#### Questions on the material
1. Reproduce the stretch from "Having to consider" through "overall play time." in the review of Empires of the North.
2. Name every faction that the review of Empires of the North says comes in the box.

#### Extract provided
::::::::

Imperial Settlers, Ignacy Trzewiczek’s civilisation-and-engine-building card game, pushes out the corners of both its world and gameplay in this accomplished new instalment.

Empires of the North is both a refinement of Imperial Settlers and a new game entirely. The central tableau-building is still here, with players adding to their layout of
cards to produce resources, construct buildings and earn victory points. Gone is a common shared deck; the three factions in the box are now fully asymmetric, with the Inuit, Vikings and Scots (each is separated further into two clans) offering a way of playing that’s even more pleasingly individual and thematic.

Also absent is Imperial Settlers’ more deckbuildy auto-generation of resources, with goods now carrying over between turns and players having to manually produce the supplies needed to build and power their array of VP-churning buildings. The only thing you will get back each turn are workers, which now come with their own interesting choice of being traded to keep cards or kept to activate building abilities.

Having to consider how you save and spend your resources outside of a single turn gives Empires a distinctly different feel with a little extra breathing room for newcomers to the series – something that the swap from five set rounds to a winning total of 25 points also helps with, without dragging out the overall play time.

::::::::

Transcribed page text
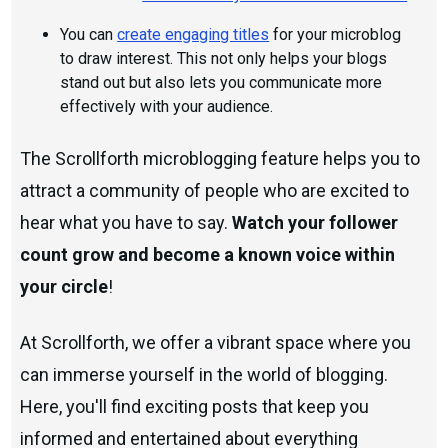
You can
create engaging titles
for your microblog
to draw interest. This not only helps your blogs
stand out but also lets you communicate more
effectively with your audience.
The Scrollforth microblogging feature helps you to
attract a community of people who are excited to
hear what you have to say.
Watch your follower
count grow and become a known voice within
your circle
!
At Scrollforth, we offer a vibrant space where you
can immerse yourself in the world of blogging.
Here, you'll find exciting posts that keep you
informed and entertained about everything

::::::::

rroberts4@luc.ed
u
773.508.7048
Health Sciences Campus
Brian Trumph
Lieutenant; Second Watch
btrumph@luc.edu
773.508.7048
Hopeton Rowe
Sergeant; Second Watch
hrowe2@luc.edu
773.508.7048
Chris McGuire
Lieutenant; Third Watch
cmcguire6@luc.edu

::::::::

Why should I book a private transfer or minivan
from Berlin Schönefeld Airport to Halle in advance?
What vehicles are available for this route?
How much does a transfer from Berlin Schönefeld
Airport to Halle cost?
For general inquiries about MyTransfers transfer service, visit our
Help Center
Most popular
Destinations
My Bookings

::::::::

#### Answers to the tasks
1.
Having to consider how you save and spend your resources outside of a single turn gives Empires a distinctly different feel with a little extra breathing room for newcomers to the series – something that the swap from five set rounds to a winning total of 25 points also helps with, without dragging out the overall play time.

2. Inuit, Vikings, Scots